5308. Studies in Contemporary Sociological Problems
Current theoretical and methodological problems encountered in advanced research in major areas of
sociology. May be repeated for credit when topics differ.
5309. Selected Topics in Sociology
Literature and research in areas of sociology not otherwise treated in depth in available courses. May be
repeated for credit with change in topic. Prerequisite: courses appropriate to the selected topic.
5320. The Study of Culture
Introduction to the concept of culture and its impact on our lives. Focus on methods of study and analysis,
including the principal approaches to documenting and interpreting culture in both primitive and modern
societies. Prerequisite: graduate standing.
5340. Sociology of the Family
An examination of the family from both micro-level and macro-level sociological perspectives, with
consideration given to change and diversity as well as methodology and substantive findings.
5341. Gerontology
Course addresses the state, national, and international factors currently affecting the aged population. Areas
emphasized are income and economic change, housing, institutional care, health, nutrition, family
relationships, new and proposed laws and programs, retirement programs, and preretirement planning.
5342. Death and Dying
Study of the dying process and human's cultural attitudes and actions that are related to death, cross-cultural
views, attitudes, value systems, and beliefs concerning appropriateness of death, demographics of death,
definitions of death, grief process, rituals and their role, medical and legal perspectives.
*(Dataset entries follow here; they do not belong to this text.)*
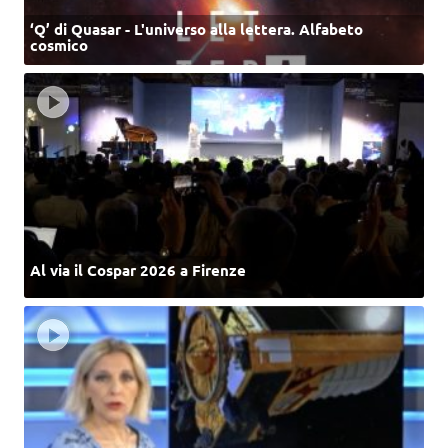
‘Q’ di Quasar - L'universo alla lettera. Alfabeto
cosmico
Al via il Cospar 2026 a Firenze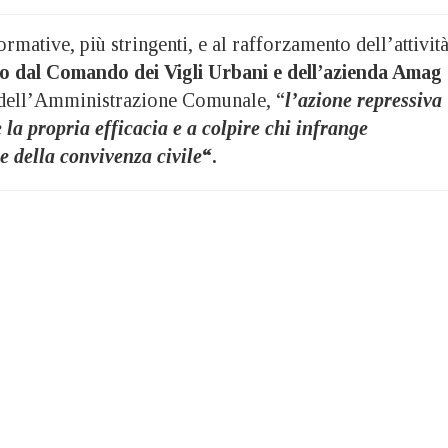
rmative, più stringenti, e al rafforzamento dell’attivit
o dal Comando dei Vigli Urbani e dell’azienda Amag
t dell’Amministrazione Comunale, “
l’azione repressiva
 la propria efficacia e a colpire chi infrange
e della convivenza civile
“.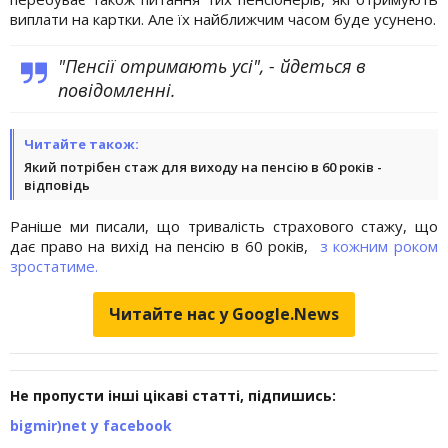
виплати на картки. Але їх найближчим часом буде усунено.
"Пенсії отримають усі", - йдеться в
повідомленні.
Читайте також:
Який потрібен стаж для виходу на пенсію в 60 років -
відповідь
Раніше ми писали, що тривалість страхового стажу, що
дає право на вихід на пенсію в 60 років,
з кожним роком
зростатиме.
Читайте нас у Google.News
Не пропусти інші цікаві статті, підпишись:
bigmir)net у facebook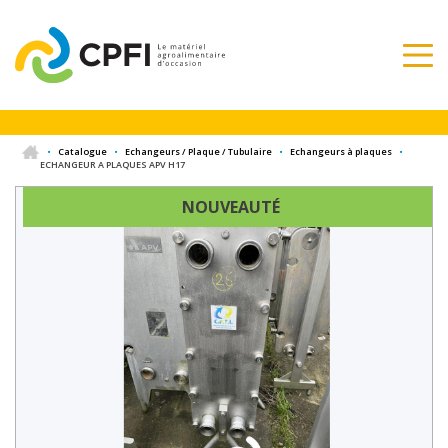
•
Catalogue
•
Echangeurs / Plaque / Tubulaire
•
Echangeurs à plaques
•
ECHANGEUR A PLAQUES APV H17
NOUVEAUTÉ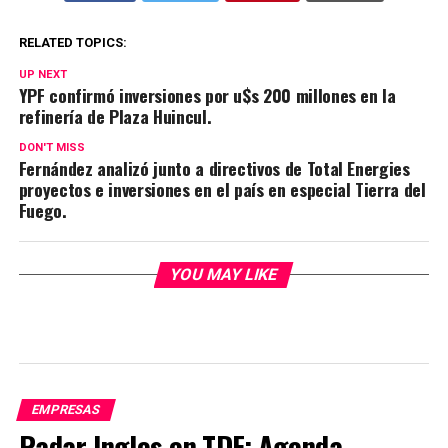
RELATED TOPICS:
UP NEXT
YPF confirmó inversiones por u$s 200 millones en la
refinería de Plaza Huincul.
DON'T MISS
Fernández analizó junto a directivos de Total Energies
proyectos e inversiones en el país en especial Tierra del
Fuego.
YOU MAY LIKE
EMPRESAS
Radar Ingles en TDF: Agenda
5343. Working with the Aged
Course emphasis is on working with the aged client, especially within a family context, and the services
targeted for this segment of the population. The Older Americans Act and other legislation affecting older
persons will be reviewed.
5344. Issues in Aging
A variable topics course that will focus upon a current issue confronting older persons and their families,
with emphasis on the basic and applied research. Possible issues include caregiving, housing issues,
retirement adjustment, and widowhood adjustment. Prerequisite: SOCI 5341 or equivalent.
5345. Minority Aging
Analysis and comparison of the ways racial/ethnic differences affect the aging experience and quality of
life for older African Americans, Hispanic Americans, Asian Americans, and Native Americans, with
attention given to gender and social class issues.
5346. Sociology of Hispanic Aged
Analysis of the aging experience and quality of life for older Hispanic Americans with attention given to
gender and social class issues. Prerequisite: SOCI 5341 or comparable course with approval of instructor.
To earn graduate credit for any undergraduate course authorized in the graduate catalog, the student must
complete an extra assignment of graduate level quality that is not required of undergraduate students. The
following advanced undergraduate courses have been approved by the Graduate Council for graduate
credit: SOCI 4307. The Family and Marriage. SOCI 4341. Sociology of Aging. SOCI 4362. Race
Relations. SOCI 4382. Methods of Social Research. SOCI 4383. Social Theory.